I don't know if anybody answered your question, lemmy is weird about replies deleted or not showing. AD is Active Duty, which is anyone in the federal component of the military i.e. not guardsmen. "Active" means full-time, and most guardsmen are one-weekend a month, so they are not active. It's a little fuzzy, because if a guardsman is on full time orders, depending on where the money is coming from, it could be called AGR, or Active Guard Reserve, but they are not technically Active Duty (AD).

All you really need to know is that AD is just the Big Army or Big Air Force, paid for and run by the federal government, and the national guard is distinct from AD because of split loyalty to state and federal govt, and they are usually paid by the state. Otherwise, same regulations, same uniforms, same bad leadership.
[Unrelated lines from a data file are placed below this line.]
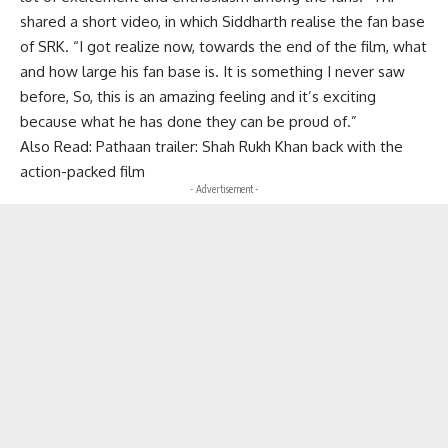
shared a short video, in which Siddharth realise the fan base
of SRK. “I got realize now, towards the end of the film, what
and how large his fan base is. It is something I never saw
before, So, this is an amazing feeling and it’s exciting
because what he has done they can be proud of.”
Also Read:
Pathaan trailer: Shah Rukh Khan back with the
action-packed film
- Advertisement -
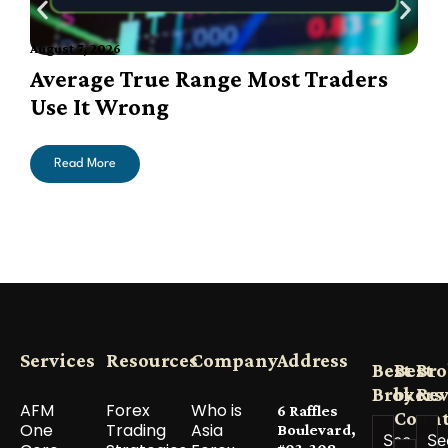
August 7, 2026
A
Average True Range Most Traders
Use It Wrong
Read More
Services
Resources
Company
Address
Best
Best
Bro
Brokers
by
Re
AFM
Forex
Who is
6 Raffles
Count
One
Trading
Asia
Boulevard,
See All
Se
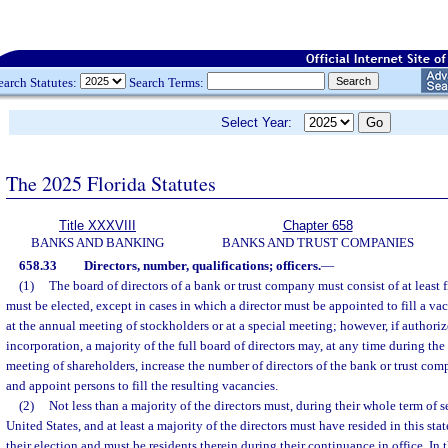
earch Statutes:
Search Terms:
Select Year:
The 2025 Florida Statutes
Title XXXVIII
Chapter 658
BANKS AND BANKING
BANKS AND TRUST COMPANIES
658.33
Directors, number, qualifications; officers.
—
(1)
The board of directors of a bank or trust company must consist of at least 
must be elected, except in cases in which a director must be appointed to fill a va
at the annual meeting of stockholders or at a special meeting; however, if authorize
incorporation, a majority of the full board of directors may, at any time during th
meeting of shareholders, increase the number of directors of the bank or trust co
and appoint persons to fill the resulting vacancies.
(2)
Not less than a majority of the directors must, during their whole term of se
United States, and at least a majority of the directors must have resided in this stat
their election and must be residents therein during their continuance in office. In t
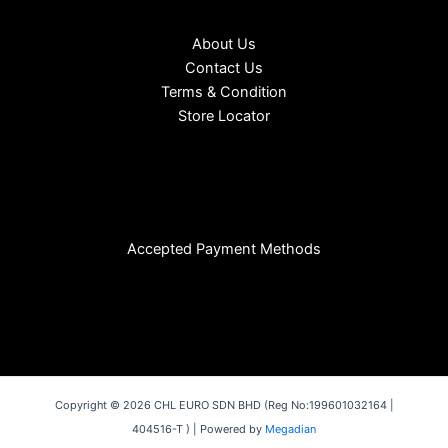
About Us
Contact Us
Terms & Condition
Store Locator
Accepted Payment Methods
Copyright © 2026 CHL EURO SDN BHD (Reg No:199601032164 |
404516-T ) | Powered by
Megadian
[–] _dev_null@lemmy.zxcvn.xyz 1 points 10 months ago

Same initial training too. I went to basic training and tech school with a lot of guardsmen.

[–] Kalothar@lemmy.ca 2 points 10 months ago* (last edited 10 months ago)

I was in the Army NG for 6 years. The president is still Ultimately the top of the chain of command and we swear the same oath to the constitution.

I just want to throw out there that it’s just not really like that. There is no chance of civil war from inside the army in this manner. The big green weenie gets everybody in the end.

Edit: like for example, we all wear the same unfiroms, they both do US Army on the front. They have the same MOS (military occupational specialty) We receive the same training, at the same places, and both go to overseas for deployments as well.

Usually, you get deployed twice during a 6 year contract for the National Guard. When they aren’t deployed the NG trains at home bases in their states and sometimes in large Active Military Bases for Various reasons. So it’s all very much intertwined.